[Data drawn from a collection]
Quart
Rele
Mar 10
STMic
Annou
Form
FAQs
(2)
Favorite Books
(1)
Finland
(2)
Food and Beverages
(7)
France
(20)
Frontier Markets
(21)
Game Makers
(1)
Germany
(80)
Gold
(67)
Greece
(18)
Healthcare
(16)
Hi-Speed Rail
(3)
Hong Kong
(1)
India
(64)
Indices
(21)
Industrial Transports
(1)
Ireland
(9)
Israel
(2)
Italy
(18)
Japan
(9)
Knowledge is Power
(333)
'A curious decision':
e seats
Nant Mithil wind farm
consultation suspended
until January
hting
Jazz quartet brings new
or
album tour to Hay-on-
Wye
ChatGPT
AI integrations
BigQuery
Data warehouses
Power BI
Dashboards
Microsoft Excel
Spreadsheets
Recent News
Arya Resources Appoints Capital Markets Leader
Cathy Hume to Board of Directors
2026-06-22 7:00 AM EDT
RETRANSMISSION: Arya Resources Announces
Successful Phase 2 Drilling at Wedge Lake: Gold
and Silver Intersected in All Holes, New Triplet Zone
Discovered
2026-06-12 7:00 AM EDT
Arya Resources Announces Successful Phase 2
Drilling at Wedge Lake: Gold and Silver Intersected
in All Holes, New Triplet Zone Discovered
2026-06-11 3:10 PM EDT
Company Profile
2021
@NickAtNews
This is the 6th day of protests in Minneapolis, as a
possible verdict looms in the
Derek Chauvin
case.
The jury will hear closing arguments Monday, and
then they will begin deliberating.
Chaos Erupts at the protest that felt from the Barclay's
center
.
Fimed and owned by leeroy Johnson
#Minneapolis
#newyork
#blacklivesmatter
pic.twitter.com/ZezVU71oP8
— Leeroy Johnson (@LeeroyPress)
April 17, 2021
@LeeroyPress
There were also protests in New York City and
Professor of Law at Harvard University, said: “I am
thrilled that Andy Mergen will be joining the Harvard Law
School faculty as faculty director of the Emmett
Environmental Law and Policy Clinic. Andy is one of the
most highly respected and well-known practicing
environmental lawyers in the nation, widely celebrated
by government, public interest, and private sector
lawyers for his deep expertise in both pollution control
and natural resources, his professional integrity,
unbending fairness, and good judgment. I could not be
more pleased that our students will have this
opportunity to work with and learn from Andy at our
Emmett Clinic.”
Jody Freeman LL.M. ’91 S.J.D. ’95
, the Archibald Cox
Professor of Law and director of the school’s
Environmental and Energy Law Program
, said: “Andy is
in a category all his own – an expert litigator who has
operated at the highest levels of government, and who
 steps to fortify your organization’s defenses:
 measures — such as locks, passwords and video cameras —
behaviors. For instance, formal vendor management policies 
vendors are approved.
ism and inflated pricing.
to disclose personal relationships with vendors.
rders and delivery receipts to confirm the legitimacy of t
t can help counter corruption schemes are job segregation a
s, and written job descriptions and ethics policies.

* What the task asks: Print every line of the listing as it stands, leaving each word and character unchanged.

* Answer for this exercise:
Quart
Rele
Mar 10
STMic
Annou
Form
FAQs
(2)
Favorite Books
(1)
Finland
(2)
Food and Beverages
(7)
France
(20)
Frontier Markets
(21)
Game Makers
(1)
Germany
(80)
Gold
(67)
Greece
(18)
Healthcare
(16)
Hi-Speed Rail
(3)
Hong Kong
(1)
India
(64)
Indices
(21)
Industrial Transports
(1)
Ireland
(9)
Israel
(2)
Italy
(18)
Japan
(9)
Knowledge is Power
(333)
'A curious decision':
e seats
Nant Mithil wind farm
consultation suspended
until January
hting
Jazz quartet brings new
or
album tour to Hay-on-
Wye
ChatGPT
AI integrations
BigQuery
Data warehouses
Power BI
Dashboards
Microsoft Excel
Spreadsheets
Recent News
Arya Resources Appoints Capital Markets Leader
Cathy Hume to Board of Directors
2026-06-22 7:00 AM EDT
RETRANSMISSION: Arya Resources Announces
Successful Phase 2 Drilling at Wedge Lake: Gold
and Silver Intersected in All Holes, New Triplet Zone
Discovered
2026-06-12 7:00 AM EDT
Arya Resources Announces Successful Phase 2
Drilling at Wedge Lake: Gold and Silver Intersected
in All Holes, New Triplet Zone Discovered
2026-06-11 3:10 PM EDT
Company Profile
2021
@NickAtNews
This is the 6th day of protests in Minneapolis, as a
possible verdict looms in the
Derek Chauvin
case.
The jury will hear closing arguments Monday, and
then they will begin deliberating.
Chaos Erupts at the protest that felt from the Barclay's
center
.
Fimed and owned by leeroy Johnson
#Minneapolis
#newyork
#blacklivesmatter
pic.twitter.com/ZezVU71oP8
— Leeroy Johnson (@LeeroyPress)
April 17, 2021
@LeeroyPress
There were also protests in New York City and
Professor of Law at Harvard University, said: “I am
thrilled that Andy Mergen will be joining the Harvard Law
School faculty as faculty director of the Emmett
Environmental Law and Policy Clinic. Andy is one of the
most highly respected and well-known practicing
environmental lawyers in the nation, widely celebrated
by government, public interest, and private sector
lawyers for his deep expertise in both pollution control
and natural resources, his professional integrity,
unbending fairness, and good judgment. I could not be
more pleased that our students will have this
opportunity to work with and learn from Andy at our
Emmett Clinic.”
Jody Freeman LL.M. ’91 S.J.D. ’95
, the Archibald Cox
Professor of Law and director of the school’s
Environmental and Energy Law Program
, said: “Andy is
in a category all his own – an expert litigator who has
operated at the highest levels of government, and who
 steps to fortify your organization’s defenses:
 measures — such as locks, passwords and video cameras —
behaviors. For instance, formal vendor management policies 
vendors are approved.
ism and inflated pricing.
to disclose personal relationships with vendors.
rders and delivery receipts to confirm the legitimacy of t
t can help counter corruption schemes are job segregation a
s, and written job descriptions and ethics policies.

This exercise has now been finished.